REQUIRED ACTION: Return each line of the data that follows exactly as it reads.

INFORMATION:
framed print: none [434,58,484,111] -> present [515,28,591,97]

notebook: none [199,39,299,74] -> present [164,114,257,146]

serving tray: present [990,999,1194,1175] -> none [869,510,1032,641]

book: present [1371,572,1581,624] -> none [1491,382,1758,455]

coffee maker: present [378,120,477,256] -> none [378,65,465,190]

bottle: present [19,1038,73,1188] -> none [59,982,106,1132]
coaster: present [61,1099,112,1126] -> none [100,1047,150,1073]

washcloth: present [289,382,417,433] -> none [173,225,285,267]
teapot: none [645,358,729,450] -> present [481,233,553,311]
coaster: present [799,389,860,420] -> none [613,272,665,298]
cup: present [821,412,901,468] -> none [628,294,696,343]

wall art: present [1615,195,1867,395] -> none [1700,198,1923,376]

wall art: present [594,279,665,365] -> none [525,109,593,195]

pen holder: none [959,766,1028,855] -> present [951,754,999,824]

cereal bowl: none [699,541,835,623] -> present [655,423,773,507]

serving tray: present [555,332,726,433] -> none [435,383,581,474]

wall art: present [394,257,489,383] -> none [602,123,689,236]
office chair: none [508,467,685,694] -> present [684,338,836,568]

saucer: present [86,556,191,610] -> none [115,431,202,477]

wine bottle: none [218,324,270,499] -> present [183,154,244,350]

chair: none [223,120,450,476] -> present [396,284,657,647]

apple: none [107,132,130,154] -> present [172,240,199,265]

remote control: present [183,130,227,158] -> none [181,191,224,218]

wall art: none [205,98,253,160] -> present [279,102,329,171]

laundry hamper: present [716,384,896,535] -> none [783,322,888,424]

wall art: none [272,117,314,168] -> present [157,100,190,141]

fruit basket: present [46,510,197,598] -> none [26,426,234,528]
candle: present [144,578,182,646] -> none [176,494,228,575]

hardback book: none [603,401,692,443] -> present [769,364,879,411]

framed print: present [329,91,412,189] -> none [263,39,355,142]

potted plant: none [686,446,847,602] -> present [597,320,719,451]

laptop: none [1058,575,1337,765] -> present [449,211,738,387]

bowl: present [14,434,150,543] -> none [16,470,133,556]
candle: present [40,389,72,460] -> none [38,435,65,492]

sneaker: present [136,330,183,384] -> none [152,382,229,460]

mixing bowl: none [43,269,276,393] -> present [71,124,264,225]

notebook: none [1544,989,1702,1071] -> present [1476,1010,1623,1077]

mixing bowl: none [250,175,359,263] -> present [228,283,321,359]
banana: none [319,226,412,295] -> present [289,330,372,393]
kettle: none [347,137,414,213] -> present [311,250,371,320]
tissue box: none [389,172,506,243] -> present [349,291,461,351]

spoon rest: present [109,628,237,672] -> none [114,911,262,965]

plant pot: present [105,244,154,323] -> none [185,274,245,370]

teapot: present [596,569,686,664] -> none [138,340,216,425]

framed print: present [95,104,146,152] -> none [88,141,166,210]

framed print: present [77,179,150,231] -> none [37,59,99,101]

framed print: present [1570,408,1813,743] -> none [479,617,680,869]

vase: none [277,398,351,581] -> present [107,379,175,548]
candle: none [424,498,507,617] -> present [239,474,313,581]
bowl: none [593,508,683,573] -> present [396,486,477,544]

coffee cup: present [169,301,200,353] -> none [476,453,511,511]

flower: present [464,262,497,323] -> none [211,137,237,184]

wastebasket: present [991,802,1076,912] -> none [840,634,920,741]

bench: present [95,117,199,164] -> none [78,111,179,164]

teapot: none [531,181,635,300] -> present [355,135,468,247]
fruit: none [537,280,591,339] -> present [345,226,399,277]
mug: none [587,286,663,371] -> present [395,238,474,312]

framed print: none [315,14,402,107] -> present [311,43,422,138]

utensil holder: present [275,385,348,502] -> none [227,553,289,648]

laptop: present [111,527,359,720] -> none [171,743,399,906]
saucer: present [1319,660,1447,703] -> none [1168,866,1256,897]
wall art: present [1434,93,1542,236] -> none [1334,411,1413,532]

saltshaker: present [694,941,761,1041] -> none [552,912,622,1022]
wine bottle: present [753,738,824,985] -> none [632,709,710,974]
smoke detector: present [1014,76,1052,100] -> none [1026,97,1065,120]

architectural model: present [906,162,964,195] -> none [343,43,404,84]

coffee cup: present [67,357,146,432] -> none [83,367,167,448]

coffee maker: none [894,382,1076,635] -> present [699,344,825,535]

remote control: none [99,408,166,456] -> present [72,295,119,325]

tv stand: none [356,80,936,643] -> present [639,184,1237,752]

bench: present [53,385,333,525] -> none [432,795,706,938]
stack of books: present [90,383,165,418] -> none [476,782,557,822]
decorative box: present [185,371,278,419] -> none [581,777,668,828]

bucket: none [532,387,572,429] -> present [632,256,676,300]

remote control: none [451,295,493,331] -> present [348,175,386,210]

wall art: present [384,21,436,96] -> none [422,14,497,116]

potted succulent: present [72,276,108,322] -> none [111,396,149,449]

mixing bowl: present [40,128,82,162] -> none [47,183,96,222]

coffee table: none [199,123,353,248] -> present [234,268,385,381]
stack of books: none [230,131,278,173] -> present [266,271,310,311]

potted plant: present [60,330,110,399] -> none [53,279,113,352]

YOUR RESPONSE:
framed print: none [434,58,484,111] -> present [515,28,591,97]

notebook: none [199,39,299,74] -> present [164,114,257,146]

serving tray: present [990,999,1194,1175] -> none [869,510,1032,641]

book: present [1371,572,1581,624] -> none [1491,382,1758,455]

coffee maker: present [378,120,477,256] -> none [378,65,465,190]

bottle: present [19,1038,73,1188] -> none [59,982,106,1132]
coaster: present [61,1099,112,1126] -> none [100,1047,150,1073]

washcloth: present [289,382,417,433] -> none [173,225,285,267]
teapot: none [645,358,729,450] -> present [481,233,553,311]
coaster: present [799,389,860,420] -> none [613,272,665,298]
cup: present [821,412,901,468] -> none [628,294,696,343]

wall art: present [1615,195,1867,395] -> none [1700,198,1923,376]

wall art: present [594,279,665,365] -> none [525,109,593,195]

pen holder: none [959,766,1028,855] -> present [951,754,999,824]

cereal bowl: none [699,541,835,623] -> present [655,423,773,507]

serving tray: present [555,332,726,433] -> none [435,383,581,474]

wall art: present [394,257,489,383] -> none [602,123,689,236]
office chair: none [508,467,685,694] -> present [684,338,836,568]

saucer: present [86,556,191,610] -> none [115,431,202,477]

wine bottle: none [218,324,270,499] -> present [183,154,244,350]

chair: none [223,120,450,476] -> present [396,284,657,647]

apple: none [107,132,130,154] -> present [172,240,199,265]

remote control: present [183,130,227,158] -> none [181,191,224,218]

wall art: none [205,98,253,160] -> present [279,102,329,171]

laundry hamper: present [716,384,896,535] -> none [783,322,888,424]

wall art: none [272,117,314,168] -> present [157,100,190,141]

fruit basket: present [46,510,197,598] -> none [26,426,234,528]
candle: present [144,578,182,646] -> none [176,494,228,575]

hardback book: none [603,401,692,443] -> present [769,364,879,411]

framed print: present [329,91,412,189] -> none [263,39,355,142]

potted plant: none [686,446,847,602] -> present [597,320,719,451]

laptop: none [1058,575,1337,765] -> present [449,211,738,387]

bowl: present [14,434,150,543] -> none [16,470,133,556]
candle: present [40,389,72,460] -> none [38,435,65,492]

sneaker: present [136,330,183,384] -> none [152,382,229,460]

mixing bowl: none [43,269,276,393] -> present [71,124,264,225]

notebook: none [1544,989,1702,1071] -> present [1476,1010,1623,1077]

mixing bowl: none [250,175,359,263] -> present [228,283,321,359]
banana: none [319,226,412,295] -> present [289,330,372,393]
kettle: none [347,137,414,213] -> present [311,250,371,320]
tissue box: none [389,172,506,243] -> present [349,291,461,351]

spoon rest: present [109,628,237,672] -> none [114,911,262,965]

plant pot: present [105,244,154,323] -> none [185,274,245,370]

teapot: present [596,569,686,664] -> none [138,340,216,425]

framed print: present [95,104,146,152] -> none [88,141,166,210]

framed print: present [77,179,150,231] -> none [37,59,99,101]

framed print: present [1570,408,1813,743] -> none [479,617,680,869]

vase: none [277,398,351,581] -> present [107,379,175,548]
candle: none [424,498,507,617] -> present [239,474,313,581]
bowl: none [593,508,683,573] -> present [396,486,477,544]

coffee cup: present [169,301,200,353] -> none [476,453,511,511]

flower: present [464,262,497,323] -> none [211,137,237,184]

wastebasket: present [991,802,1076,912] -> none [840,634,920,741]

bench: present [95,117,199,164] -> none [78,111,179,164]

teapot: none [531,181,635,300] -> present [355,135,468,247]
fruit: none [537,280,591,339] -> present [345,226,399,277]
mug: none [587,286,663,371] -> present [395,238,474,312]

framed print: none [315,14,402,107] -> present [311,43,422,138]

utensil holder: present [275,385,348,502] -> none [227,553,289,648]

laptop: present [111,527,359,720] -> none [171,743,399,906]
saucer: present [1319,660,1447,703] -> none [1168,866,1256,897]
wall art: present [1434,93,1542,236] -> none [1334,411,1413,532]

saltshaker: present [694,941,761,1041] -> none [552,912,622,1022]
wine bottle: present [753,738,824,985] -> none [632,709,710,974]
smoke detector: present [1014,76,1052,100] -> none [1026,97,1065,120]

architectural model: present [906,162,964,195] -> none [343,43,404,84]

coffee cup: present [67,357,146,432] -> none [83,367,167,448]

coffee maker: none [894,382,1076,635] -> present [699,344,825,535]

remote control: none [99,408,166,456] -> present [72,295,119,325]

tv stand: none [356,80,936,643] -> present [639,184,1237,752]

bench: present [53,385,333,525] -> none [432,795,706,938]
stack of books: present [90,383,165,418] -> none [476,782,557,822]
decorative box: present [185,371,278,419] -> none [581,777,668,828]

bucket: none [532,387,572,429] -> present [632,256,676,300]

remote control: none [451,295,493,331] -> present [348,175,386,210]

wall art: present [384,21,436,96] -> none [422,14,497,116]

potted succulent: present [72,276,108,322] -> none [111,396,149,449]

mixing bowl: present [40,128,82,162] -> none [47,183,96,222]

coffee table: none [199,123,353,248] -> present [234,268,385,381]
stack of books: none [230,131,278,173] -> present [266,271,310,311]

potted plant: present [60,330,110,399] -> none [53,279,113,352]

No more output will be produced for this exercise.